Included on McPhee's watch list, released this month, are a number of multi-million and billion dollar government technology initiatives.

The Department of Foreign Affairs and Trade will need to be prepared for a possibility of an audit of the $216 million replacement of its international communications network - funded in the 2013 budget - which will replace the decades old SATIN infrastructure currently linking the department’s offshore operations.

DFAT put the project to tender in February. The Audit Office said any review would look into DFAT’s management of the "development of the ICN project and focus on the management of the project specification, tender arrangements, contract management and implementation planning”.

Also in the ANAO’s sights is the Australian Federal Police’s $145 million replacement of its core policing system, PROMIS.

The Auditor has signalled the project may be already be vulnerable to trouble, with the AFP having returned to Treasury for top-up funds in 2012 due to "slower than expected" progress.

He said any formal review would look into the “delivery of benefits in line with time, cost and quality expectations” by the AFP.

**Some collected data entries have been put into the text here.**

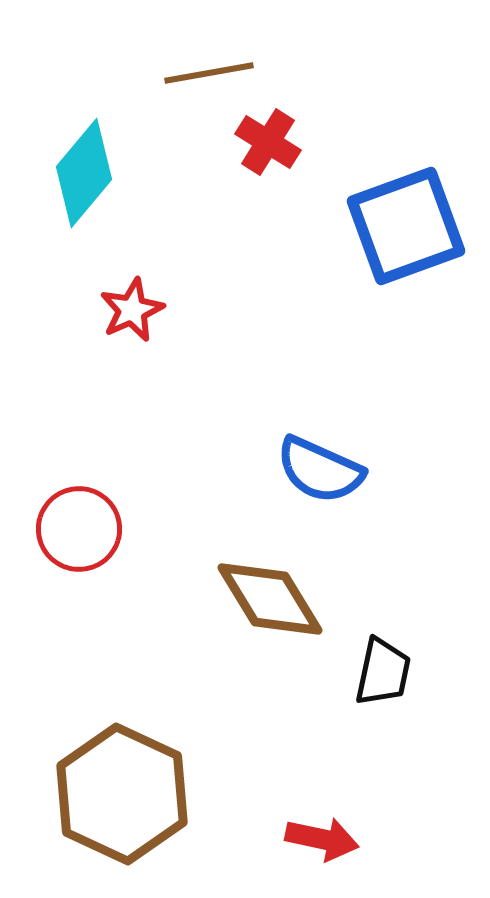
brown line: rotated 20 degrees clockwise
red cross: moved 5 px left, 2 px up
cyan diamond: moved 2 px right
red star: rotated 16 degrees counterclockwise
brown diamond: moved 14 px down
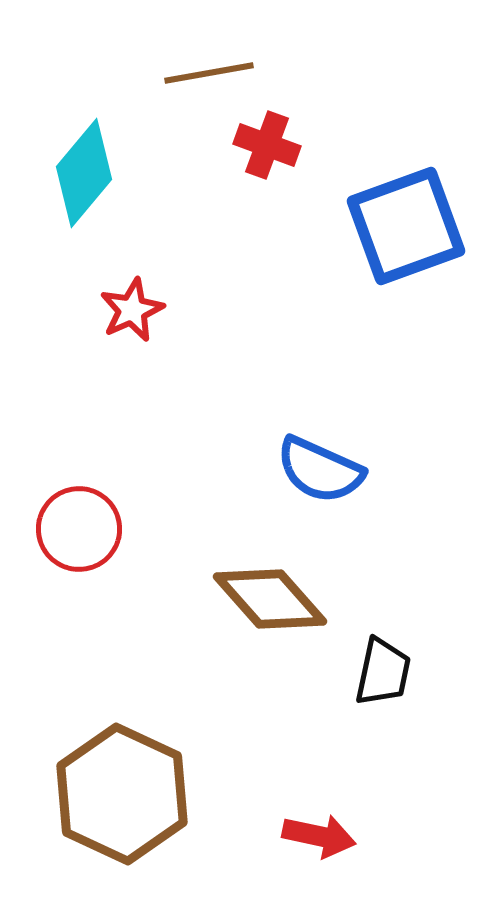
red cross: moved 1 px left, 3 px down; rotated 12 degrees counterclockwise
brown diamond: rotated 10 degrees counterclockwise
red arrow: moved 3 px left, 3 px up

Vendor relations will come under scrutiny at the Department of Human Services, if the ANAO goes ahead with an investigation into whether the agency is truly realising the savings it anticipates from the $474 million telco outsourcing deal it signed with Telstra in 2012, after bundling together 22 other contracts.

The DHS could also be audited over the success of its ongoing integration activities, the result of a merger between Centrelink, Medicare and the smaller welfare agencies.

The back office consolidation has already included the migration of three “smaller” legacy systems - the system for payment of residential aged care (SPARC); the community aged care packages (CACP) system; and the child support (CUBA) system – into general use.

The Audit Office plans to use the migration success to date to benchmark the quality of DHS' IT performance before it begins the same process for the agency's much larger systems, notably the core ISIS payments calculator.

Other potential audit areas include federal government shared services, the Department of Communication’s spectrum sell-off, eHealth projects within the Department of Health and the administration of the personally controlled electronic health record (PCEHR).